Halford, R-Chugiak, cast the lone no vote for House Bill 76. The bill provides $41.7 million for construction of a new API, not including demolition costs, which state officials hope will be covered by the federal government.
The state would sell certificates of participation, which are similar to bonds, for $16 million in new funding. That money would be combined with $19.2 million from earlier appropriations, $3 million from the trust authority and $3.5 million in investment income.
Senate Republicans beat back an attempt to change a provision that holds funding for the new hospital until the federal government provides at least $15 million to demolish the old API.
Sen. Bettye Davis, D-Anchorage, said the current API would not be vacated until the new hospital is completed, and waiting for the demolition money could delay the project.
But Sen. Dave Donley, R-Anchorage, said the community could be stuck with an abandoned building if the demolition money is not obtained first.
House Bill 172, setting up therapeutic courts on a test basis in two Alaska cities, is a priority of House Speaker Brian Porter, R-Anchorage.
Therapeutic courts, with an emphasis on intervention, treatment and close monitoring of drunk-driving offenders, would be set up Jan. 2 in Bethel and Anchorage for three years.
The measure arose out of recommendations of a task force investigating drunk driving in the municipality last year. The bill is aimed at people who continue to drive while intoxicated despite court convictions and jail sentences.

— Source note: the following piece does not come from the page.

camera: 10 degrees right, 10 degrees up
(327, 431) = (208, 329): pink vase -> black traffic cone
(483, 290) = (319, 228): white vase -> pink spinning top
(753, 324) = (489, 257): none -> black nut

Senators voted 18-1 in favor of House Bill 115, which will allow physician assistants and advanced nurse practitioners to certify the need for emergency treatment for intoxicated people. Current law allows only physicians to start the process that culminates with a judge ruling in favor of involuntary commitment.
Sen. Donny Olson, D-Nome, said often doctors are not available in rural communities to begin the process.
More than 30 bills were on the Senate calendar Monday. More than 20 were still up for final consideration Monday night or Tuesday, not counting last-minute bills that are advanced to the floor from committees.
Among major pieces of legislation left to be considered are changes make by a conference committee to the operating budget, changes made by the House to the capital budget, and a tobacco bonds bill that includes money for school construction.